VOCI ESTRATTE:

*-*-*

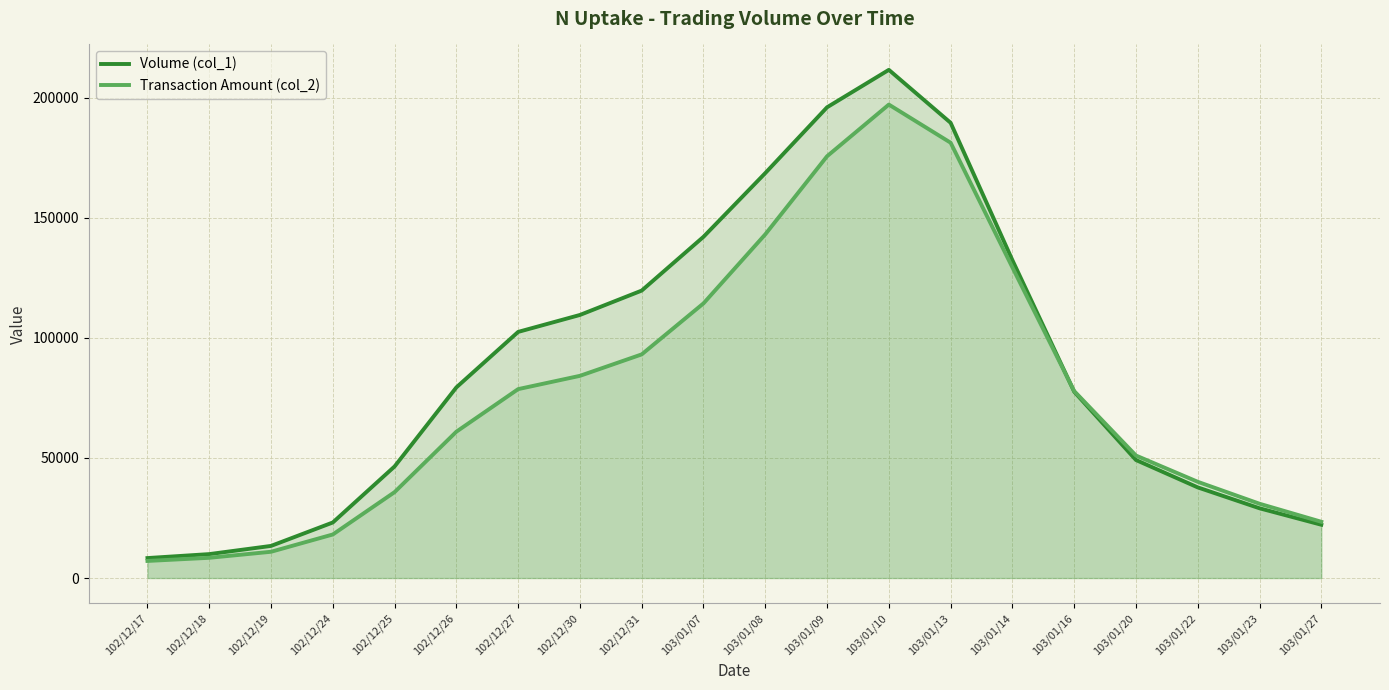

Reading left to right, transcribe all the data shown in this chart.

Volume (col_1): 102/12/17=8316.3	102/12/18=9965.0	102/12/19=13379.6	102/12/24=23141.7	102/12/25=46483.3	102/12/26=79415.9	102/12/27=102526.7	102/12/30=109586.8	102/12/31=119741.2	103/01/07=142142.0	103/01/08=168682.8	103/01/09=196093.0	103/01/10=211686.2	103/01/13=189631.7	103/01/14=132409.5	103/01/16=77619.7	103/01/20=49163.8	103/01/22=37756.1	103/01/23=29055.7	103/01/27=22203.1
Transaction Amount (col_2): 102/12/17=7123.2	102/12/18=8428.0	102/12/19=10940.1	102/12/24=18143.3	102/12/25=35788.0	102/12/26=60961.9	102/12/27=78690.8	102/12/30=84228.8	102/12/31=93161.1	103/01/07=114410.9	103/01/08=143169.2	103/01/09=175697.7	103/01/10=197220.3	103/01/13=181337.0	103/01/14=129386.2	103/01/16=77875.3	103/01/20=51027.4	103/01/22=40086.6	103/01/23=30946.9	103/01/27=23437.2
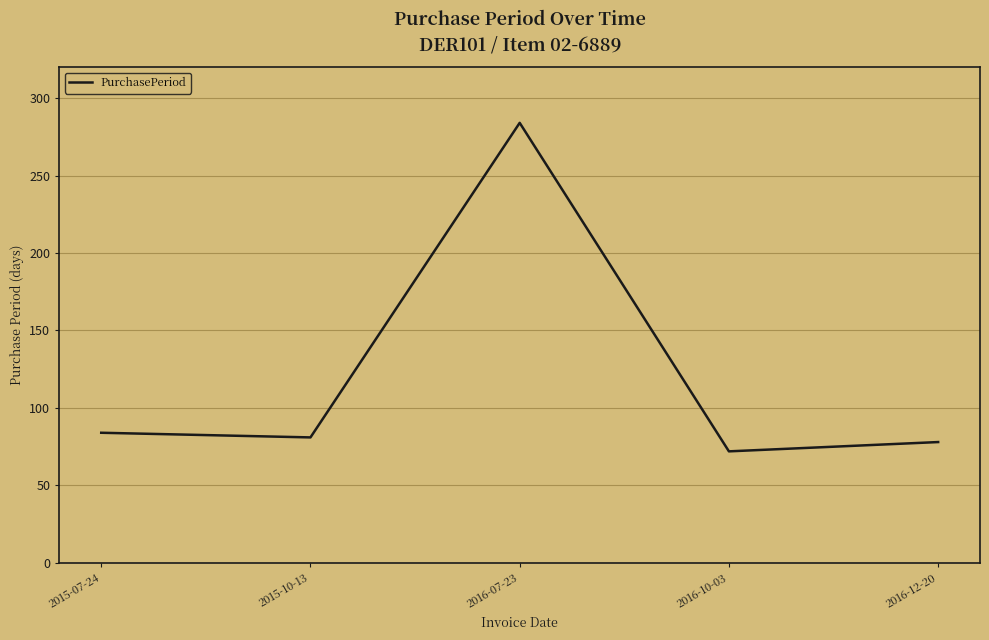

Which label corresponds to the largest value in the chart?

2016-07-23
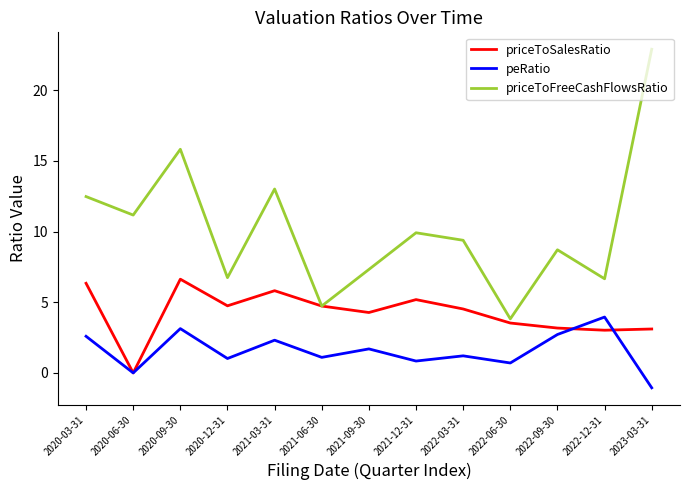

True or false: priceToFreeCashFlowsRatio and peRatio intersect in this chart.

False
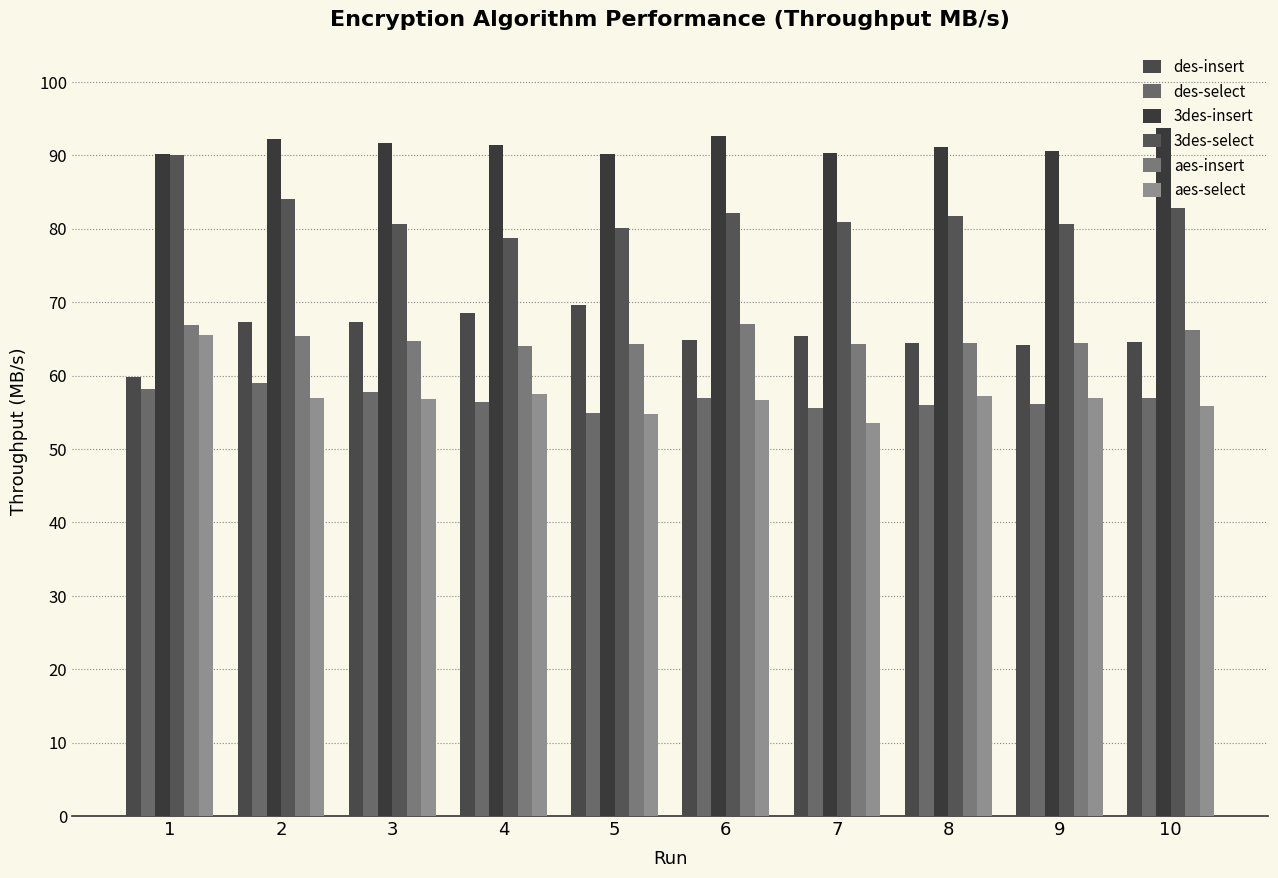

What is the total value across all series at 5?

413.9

*-*-*

Ricopia parola per parola tutte le righe qui sopra, tralasciando le immagini.

Reading left to right, transcribe all the data shown in this chart.

Volume (col_1): 102/12/17=8316.3	102/12/18=9965.0	102/12/19=13379.6	102/12/24=23141.7	102/12/25=46483.3	102/12/26=79415.9	102/12/27=102526.7	102/12/30=109586.8	102/12/31=119741.2	103/01/07=142142.0	103/01/08=168682.8	103/01/09=196093.0	103/01/10=211686.2	103/01/13=189631.7	103/01/14=132409.5	103/01/16=77619.7	103/01/20=49163.8	103/01/22=37756.1	103/01/23=29055.7	103/01/27=22203.1
Transaction Amount (col_2): 102/12/17=7123.2	102/12/18=8428.0	102/12/19=10940.1	102/12/24=18143.3	102/12/25=35788.0	102/12/26=60961.9	102/12/27=78690.8	102/12/30=84228.8	102/12/31=93161.1	103/01/07=114410.9	103/01/08=143169.2	103/01/09=175697.7	103/01/10=197220.3	103/01/13=181337.0	103/01/14=129386.2	103/01/16=77875.3	103/01/20=51027.4	103/01/22=40086.6	103/01/23=30946.9	103/01/27=23437.2

Which label corresponds to the largest value in the chart?

2016-07-23

True or false: priceToFreeCashFlowsRatio and peRatio intersect in this chart.

False

What is the total value across all series at 5?

413.9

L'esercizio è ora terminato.